● **What to do**:
Leave the pictures aside. Retype exactly the lines from the top of the data below through the one holding "## Day 3 (Task 8): Reading packet".

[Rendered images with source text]
'''

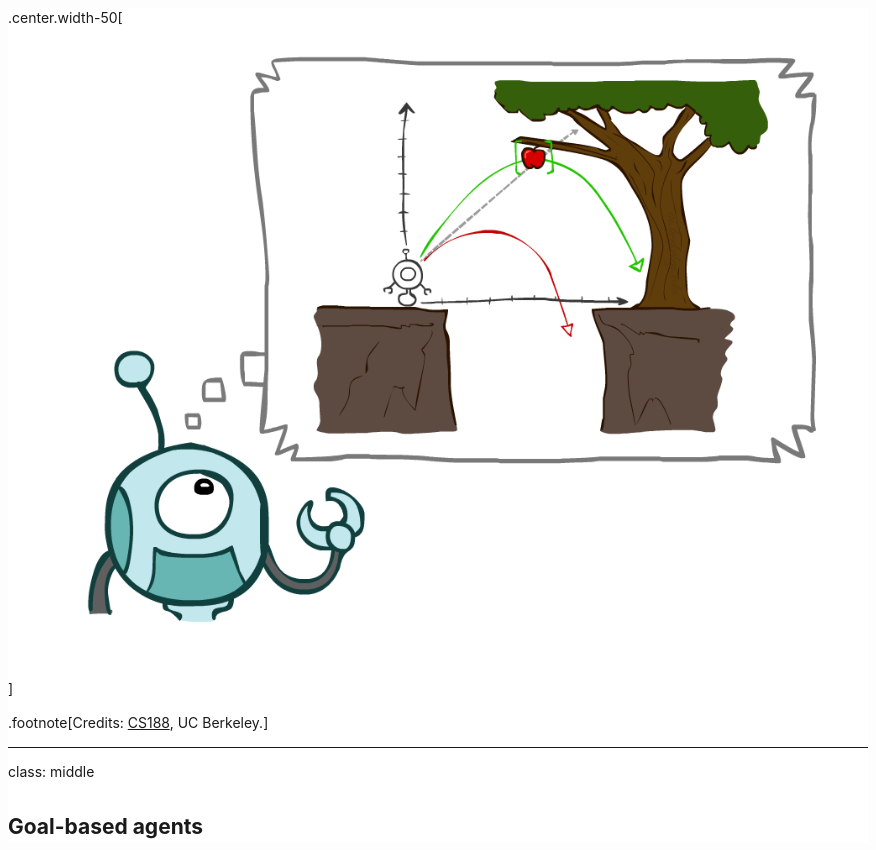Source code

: .center.width-50[![](figures/lec1/plan-agent-cartoon.png)]

.footnote[Credits: [CS188](https://inst.eecs.berkeley.edu/~cs188/), UC Berkeley.]

---

class: middle

## Goal-based agents
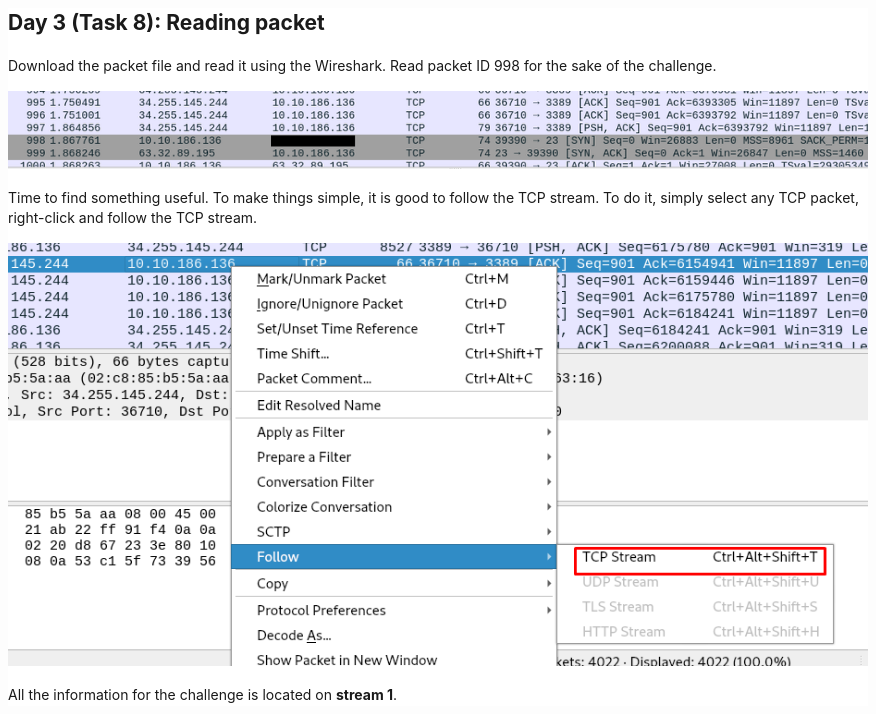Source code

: <span id="3"></span>

## Day 3 (Task 8): Reading packet

Download the packet file and read it using the Wireshark. Read packet ID 998 for the sake of the challenge.

![packet 998](/assets/images/THM/2020-08-15-advent-of-cyber/day3/1.png)

Time to find something useful. To make things simple, it is good to follow the TCP stream. To do it, simply select any TCP packet, right-click and follow the TCP stream.

![TCP stream](/assets/images/THM/2020-08-15-advent-of-cyber/day3/2.png)

All the information for the challenge is located on **stream 1**.
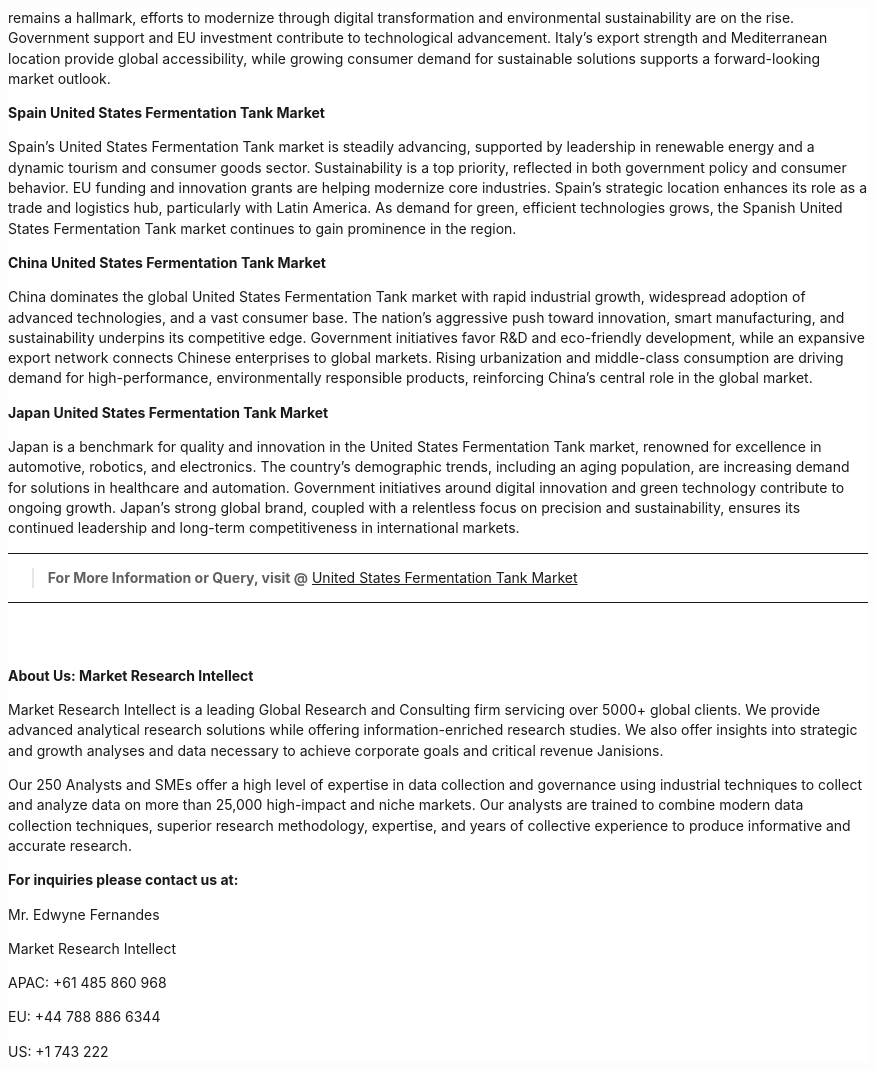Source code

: remains a hallmark, efforts to modernize through digital transformation and environmental sustainability are on the rise. Government support and EU investment contribute to technological advancement. Italy&rsquo;s export strength and Mediterranean location provide global accessibility, while growing consumer demand for sustainable solutions supports a forward-looking market outlook.</p><p class="" data-start="4424" data-end="4975"><strong data-start="4424" data-end="4445">Spain United States Fermentation Tank Market</strong></p><p class="" data-start="4424" data-end="4975">Spain&rsquo;s United States Fermentation Tank market is steadily advancing, supported by leadership in renewable energy and a dynamic tourism and consumer goods sector. Sustainability is a top priority, reflected in both government policy and consumer behavior. EU funding and innovation grants are helping modernize core industries. Spain&rsquo;s strategic location enhances its role as a trade and logistics hub, particularly with Latin America. As demand for green, efficient technologies grows, the Spanish United States Fermentation Tank market continues to gain prominence in the region.</p><p class="" data-start="4977" data-end="5589"><strong data-start="4977" data-end="4998">China United States Fermentation Tank Market</strong></p><p class="" data-start="4977" data-end="5589">China dominates the global United States Fermentation Tank market with rapid industrial growth, widespread adoption of advanced technologies, and a vast consumer base. The nation&rsquo;s aggressive push toward innovation, smart manufacturing, and sustainability underpins its competitive edge. Government initiatives favor R&amp;D and eco-friendly development, while an expansive export network connects Chinese enterprises to global markets. Rising urbanization and middle-class consumption are driving demand for high-performance, environmentally responsible products, reinforcing China&rsquo;s central role in the global market.</p><p class="" data-start="5591" data-end="6162"><strong data-start="5591" data-end="5612">Japan United States Fermentation Tank Market</strong></p><p class="" data-start="5591" data-end="6162">Japan is a benchmark for quality and innovation in the United States Fermentation Tank market, renowned for excellence in automotive, robotics, and electronics. The country&rsquo;s demographic trends, including an aging population, are increasing demand for solutions in healthcare and automation. Government initiatives around digital innovation and green technology contribute to ongoing growth. Japan&rsquo;s strong global brand, coupled with a relentless focus on precision and sustainability, ensures its continued leadership and long-term competitiveness in international markets.</p><hr /><blockquote><p><span class="font-[700]"><strong>For More Information or Query, visit&nbsp;@</strong>&nbsp;</span><span class="font-[700]"><a href="https://www.marketresearchintellect.com/product/fermentation-tank-market/?utm_source=Linkedin&utm_medium=019" target="_blank" data-tracking-control-name="article-ssr-frontend-pulse_little-text-block" data-tracking-will-navigate="" data-test-link="">United States Fermentation Tank Market</a></span></p></blockquote><hr /><h3>&nbsp;</h3><p><strong><span class="font-[700]">About Us: Market Research Intellect</span></strong></p><p><span class="">Market Research Intellect is a leading Global Research and Consulting firm servicing over 5000+ global clients. We provide advanced analytical research solutions while offering information-enriched research studies.&nbsp;</span>We also offer insights into strategic and growth analyses and data necessary to achieve corporate goals and critical revenue Janisions.</p><p><span class="">Our 250 Analysts and SMEs offer a high level of expertise in data collection and governance using industrial techniques to collect and analyze data on more than 25,000 high-impact and niche markets. Our analysts are trained to combine modern data collection techniques, superior research methodology, expertise, and years of collective experience to produce informative and accurate research.</span></p><p><strong>For inquiries please contact us at:</strong></p><p>Mr. Edwyne Fernandes</p><p>Market Research Intellect</p><p>APAC: +61 485 860 968</p><p>EU: +44 788 886 6344</p><p>US: +1 743 222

'''

● **Result below**:
Source code

: .center.width-50[![](figures/lec1/plan-agent-cartoon.png)]

.footnote[Credits: [CS188](https://inst.eecs.berkeley.edu/~cs188/), UC Berkeley.]

---

class: middle

## Goal-based agents
Source code

: <span id="3"></span>

## Day 3 (Task 8): Reading packet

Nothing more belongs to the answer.